Consigne: Résumez en deux phrases l'extrait sur la sémiotique présenté plus bas.

Extrait du texte:
◇ ◇ ◇

Dans les sections précédentes de cette partie du cours, dédiés à la première phase de la traduction - la lecture – nous avons revu certains des aspects psychologiques et psychanalytiques du décodage et de l’interprétation. Afin de continuer notre examen des problèmes associés à la lecture, nous devons maintenant nous retirer partiellement de la sphère psychologique et essayer de comprendre ce qui se produit à un niveau logique lorsque nous somme face à un texte: quels sont les raisonnements que nous devons employer afin d’extraire les significations du texte. Afin d’atteindre ce but, nous puiserons visiblement à même la science de l’action des signes: la sémiotique.

Le mot "sémiotique" est dérivé de "semiosis", du Grec semeiosis, "action des signes". Le terme moderne a été inventé par le grand penseur Américain Peirce (1839-1914) et, même si un autre chercheur Suisse, Ferdinand de Saussure (1857-1914) inventait presque simulténament le mot "sémiologie" – un terme par lequel la sémiotique, ou du moins la sémiotique linguistique, est mieux connue en Europe – les deux hommes n’avaient jamais entendu parler de l’existence de l’autre. Cette situation est dûe par dessus tout au fait que, même en rétrospective, Peirce peut être considéré comme un personnage indispensable dans l’histoire de la pensée humaine. Il n’a jamais pu trouver un emploi permanent dans aucune université Américaine et il a gagné sa vie quelquefois grâce à des emplois temporaires qui étaient très souvent en dessous de ses capacités. Ces emplois temporaires lui volaient du temps précieux pour ses études. Ça ne l’a pas empêché de nous léguer approximativement cent milles pages écrites. Seulement une partie infime de ces écrits a été publiée jusqu’à maintenant.

Examinons les principales formes logiques qui caractérisent toutes les actions cognitives que nous utilisons dans nos tentatives de comprendre les choses. La façon la plus simple et la plus rapide est d’utiliser la déduction, un raisonnement analytique, qui procède du général au particulier. Regardons l’exemple d’Aristote: commençons par un énoncé majeur, une règle qui intègre de nombreux cas:

A: "tous les hommes sont mortels"

un énoncé mineur est avancé - une règle sousjacente à l’énoncé majeur:

B: "Socrate est un homme".


en conclusion, la conséquence que l’on retire de ces énoncés est que:

C: "Socrate est mortel".

Ce genre de logique est caractérisé par l’absence de tout risque: si vous êtes certain de la validité des énoncés A et B, vous pouvez être tout à fait certain que C est aussi valide. Le problème avec la déduction est qu’elle en crée un autre: même si elle est utile lorsque nous appliquons des règles générales à des cas individuels, ce n’est en aucun cas créatif parce que nous n’ajoutons rien de nouveau à ce que nous connaissons déjà. Pierce à illustré la déduction avec l’exemple bien connue du sac de haricots:

Règle

Tous les haricots contenus dans ce sac sont blancs.

Cas

Ces haricots proviennent de ce sac

Résultat

Ces haricots sont blancs2.

◇ ◇ ◇

[Images de graphiques rendues]
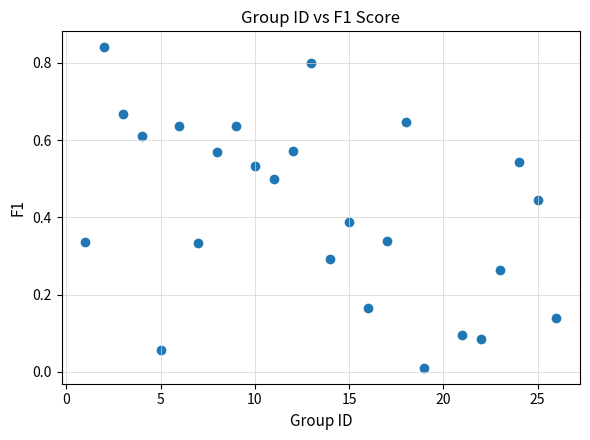

What is the range of X values (max minus min)?

25.0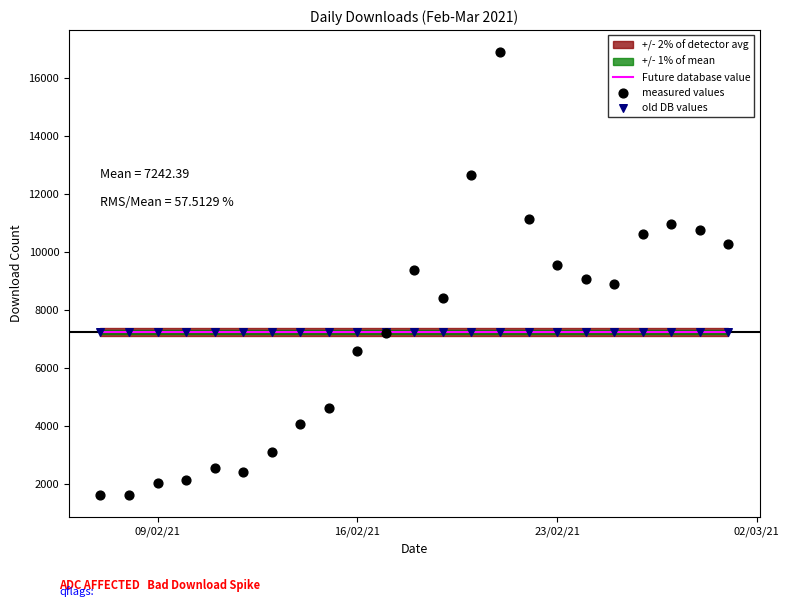

Which series reaches the minimum Y coordinate?

measured values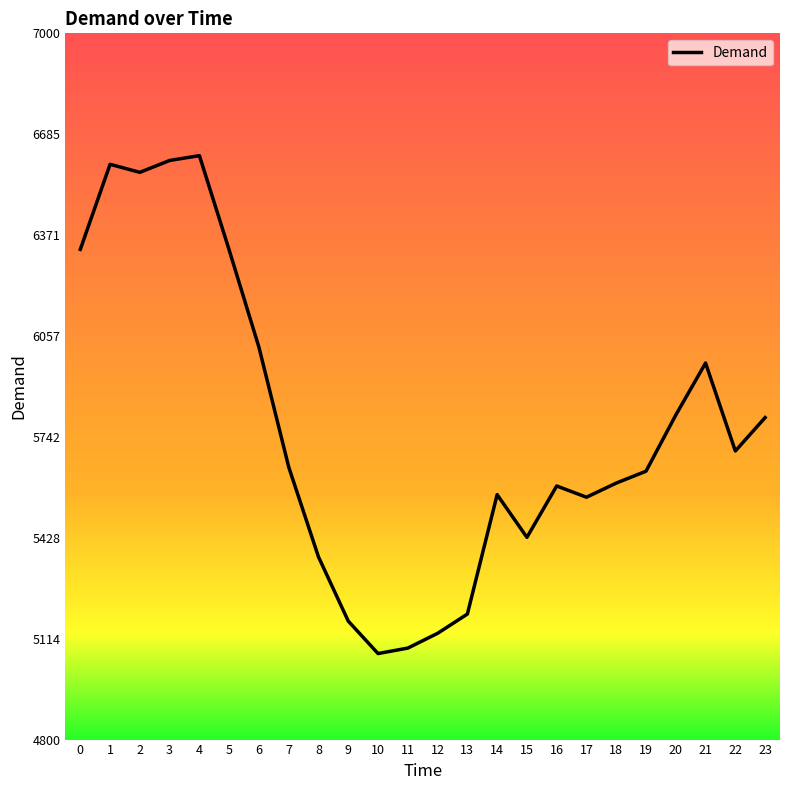

The value at 2 is 6567. True or false?

True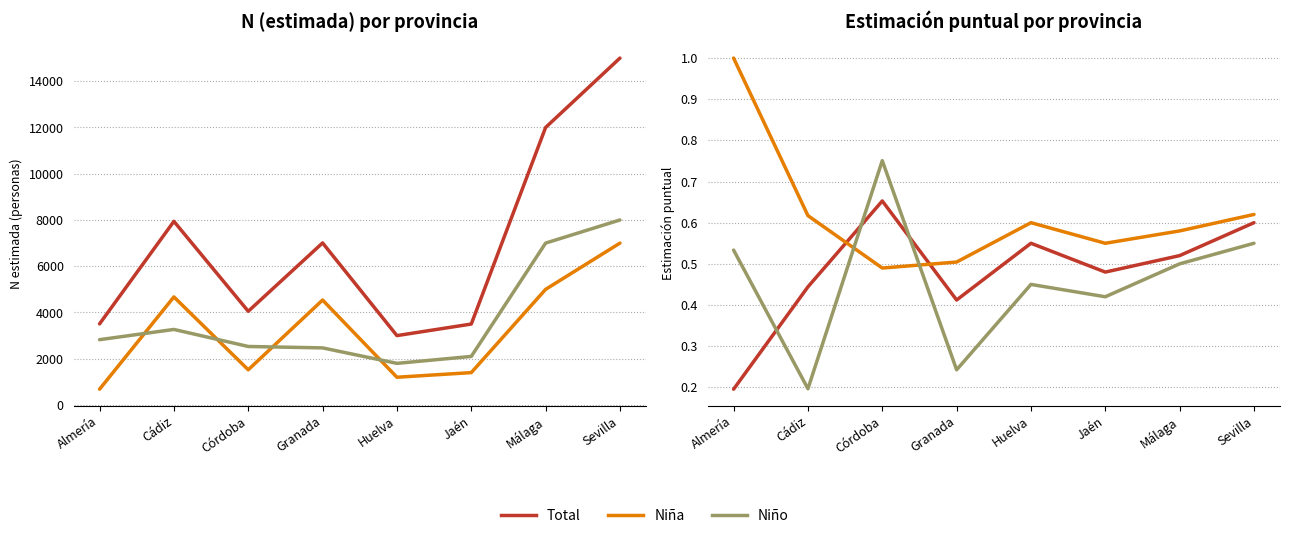

True or false: Niña and Niño intersect in this chart.

True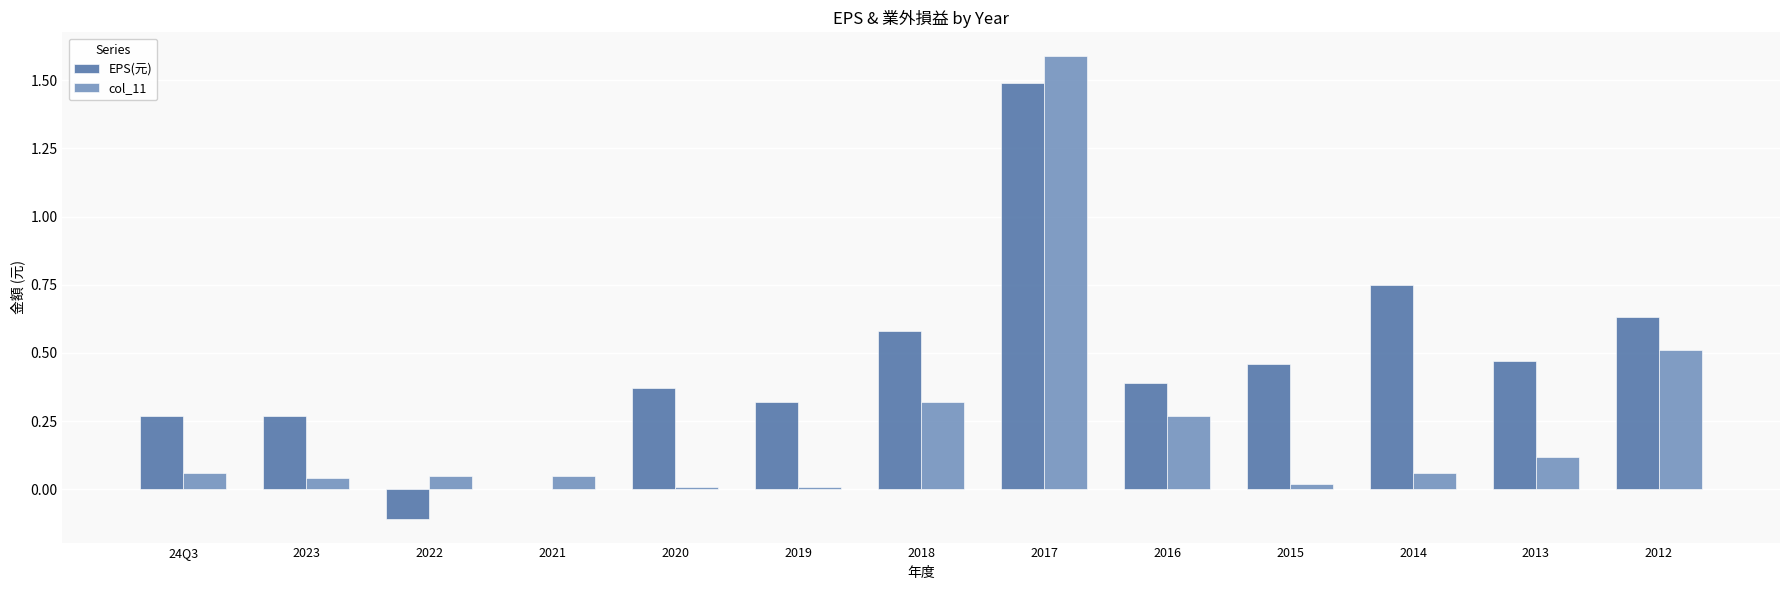

The EPS(元) series shows 0.1 at 2018. True or false?

False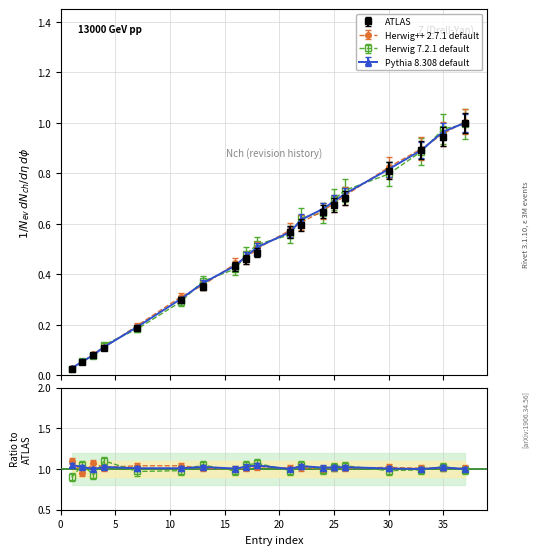

How many lines are shown in the chart?

4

◇ ◇ ◇

Réponse: L'extrait présente la sémiotique, science de l'action des signes, dont le terme moderne a été inventé par Peirce presque en même temps que Saussure créait le mot « sémiologie », sans que les deux hommes aient jamais entendu parler l'un de l'autre. Il décrit ensuite la déduction, raisonnement analytique qui va du général au particulier, sans risque mais non créatif, illustré par l'exemple d'Aristote sur Socrate et par celui du sac de haricots de Peirce.